The last two sections (Multi-kernel and Single-Stream SSR) showed that when using a single input stream, the balance between stream bandwidth and compute performance for cint16 x cint16 is obtained for an 8-tap filter implementation in an AI Engine. This can be easily computed. For the device on the VCK190 speed grade of the AMD Versal™ AI Core Series, the entire AI Engine array (processors, AXI-Stream connections, memory modules) is clocked at 1.25 GHz. The input stream can transfer 32 bits per clock and a cint16 variable is 32-bit wide; hence, a rate of 1.25 GSPS (giga samples per second). The processor by itself is capable of eight cint16xcint16 operations per clock cycle. The result is that the processor can perform 8-tap filter processing per clock cycle.
If two input streams operate in an efficient way, the input sample rate can increase to 2.5 GSPS (1.25 GSPS per stream). As the processor performance does not change, it is able to process only four taps per clock cycle at the input sample rate.

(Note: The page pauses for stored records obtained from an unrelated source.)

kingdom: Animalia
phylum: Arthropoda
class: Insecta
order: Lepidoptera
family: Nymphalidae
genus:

This means that in the case of a single-stream implementation, the filter length should be a multiple of eight to extract maximum performance from the AI Engine array. In the case of a dual-stream implementation, the filter length must be a multiple of four to achieve this maximum performance. This lower granularity allows more freedom in the filter length. Take a 12 tap filter as an example, with an input sample rate at 2.5 GSPS.
Single-stream implementation: The input sample rate (2.5 GSPS) requires splitting the coefficients and input data into two phases (1.25 GSPS each). Because it has two phases, this implementation requires four kernels (2 x 2) in a grid. 12 taps divided into two phases results in six taps per phase. Each kernel handles six taps, but the maximum performance is eight taps. Single-stream input data use four AI Engines at 75 percent of their maximum performance.
Dual-stream implementation: This case is simpler. The input interface can handle a 2.5 GSPS input data sampling rate, but can process only four taps per kernel. This implementation requires three kernels (3 kernels x 4 taps = 12 taps) running at 100 percent of their compute performance.
A major impact is the way the data flows to the AI Engine. The AI Engine alternatively reads four samples on both the streams (or eight samples at the same time). The resulting stream must be equivalent to a 2.5 GSPS data stream. Suppose you have the following 2.5 GSPS data stream: d0, d2, d3, d4, d5, d6, d7, d8, d9, d10, d11, d12, d13, d14, d15, d16, d17, d18, d19, ...
The AI Engine read sequence must be:
- Read Stream 0 : `d0, d1, d2, d3`
- Read Stream 1 : `d4, d5, d6, d7`
- Read Stream 0 : `d8, d9, d10, d11`
- Read Stream 1 : `d12, d13, d14, d15`
- Read Stream 0 : `d16, d17, d18, d19`
- ...
So the content of each stream must be:
- Stream 0: `d0, d1, d2, d3, d8,d9, d10, d11, d16, d17, d18, d19, ...`
- Stream 1: `d4, d5, d6, d7, d12, d13, d14, d15, ...`
The stream content is dependent on the number of samples (bits), which the system reads as a block on each stream.
In single-stream implementation, some kernels had to discard one sample before the first invocation. The initialization function accomplished this easily, discarding one sample or blocks of eight samples if the coefficient phases were longer than eight coefficients. In dual-stream implementation, this is complex because if one sample comes from Stream 0 beforehand, the stream combination becomes completely disorganized. To avoid changing the stream content, reorganize the computation and start computing one sample after (change the Start parameter of the mul4/mac4 intrinsic).
On top of this, if the coefficient phase is longer than four, you must discard four elements. If it is longer than eight, discard it. Stream 0 provides the first four elements, Stream 1 provides the next four, and then Stream 0 again. If more blocks of four elements come from Stream 0 than from Stream 1, the first stream to read within the kernel is Stream 1.